Xiuning Le, MD, PhD, presented data from the SOHO-01 trial, where BAY 2927088, a reversible oral tyrosine kinase inhibitor, demonstrated an objective response rate of 72.1% (95% CI = 56.3%–84.7%) in HER2-mutant NSCLC patients naive to HER2-targeted therapy. Median duration of response and progression-free survival were 8.7 months (95% CI = 4.5 months to not evaluable) and 7.5 months (95% CI = 4.4–12.2 months), respectively.
Gerrina Ruiter, MD, PhD, shared results from the Beamion LUNG-1 phase Ia/Ib study of zongertinib in HER2-mutated NSCLC. The confirmed objective response rate was 95.5%, with 69.7% achieving a partial response. Grade ≥ 3 adverse events were reported in 18.2% of patients.
Advanced NSCLC: First-Line Immunotherapy and ADCs
Caicun Zhou, MD, PhD, and colleagues presented the HARMONi-2 phase III study, comparing ivonescimab, a bispecific antibody against PD-1 and VEGF, to pembrolizumab as first-line treatment for PD-L1–positive advanced NSCLC. Ivonescimab significantly prolonged median progression-free survival (11.1 months vs 5.8 months; HR = 0.51; 95% CI = 0.38–0.69; P < .0001).
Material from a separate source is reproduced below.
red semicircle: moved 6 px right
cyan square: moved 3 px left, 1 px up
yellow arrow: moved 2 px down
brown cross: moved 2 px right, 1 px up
Benjamin Besse, MD, PhD, presented the CARMEN-LC03 trial results, which showed similar median progression-free survival and overall survival between tusamitamab ravtansine and docetaxel in previously treated patients with CEACAM5-expressing advanced nonsquamous NSCLC.
Jacob M. Sands, MD, and colleagues reported updated data from the TROPION-Lung01 study, comparing datopotamab deruxtecan (Dato-DXd) to docetaxel. While median overall survival was not statistically different overall, a clinically meaningful trend was observed in the nonsquamous subgroup (14.6 months with Dato-DXd vs 12.3 months with docetaxel; HR = 0.84; 95% CI = 0.68–1.05).
Marina Chiara Garassino, MD, and colleagues presented data on TROP2 target expression and its correlation with response to Dato-DXd in the TROPION-Lung01 trial. Higher TROP2 expression was associated with improved objective response rate and longer progression-free survival with Dato-DXd compared to docetaxel.
SCLC: Antibody-Drug Conjugates
Charles M. Rudin, MD, PhD, presented the phase II IDeate-Lung01 trial of ifinatamab deruxtecan (I-DXd), an ADC targeting B7-H3, in previously treated extensive-stage SCLC. The objective response rate with I-DXd at 12 mg/kg was approximately twice that with I-DXd at 8 mg/kg (52.4% vs 26.1%).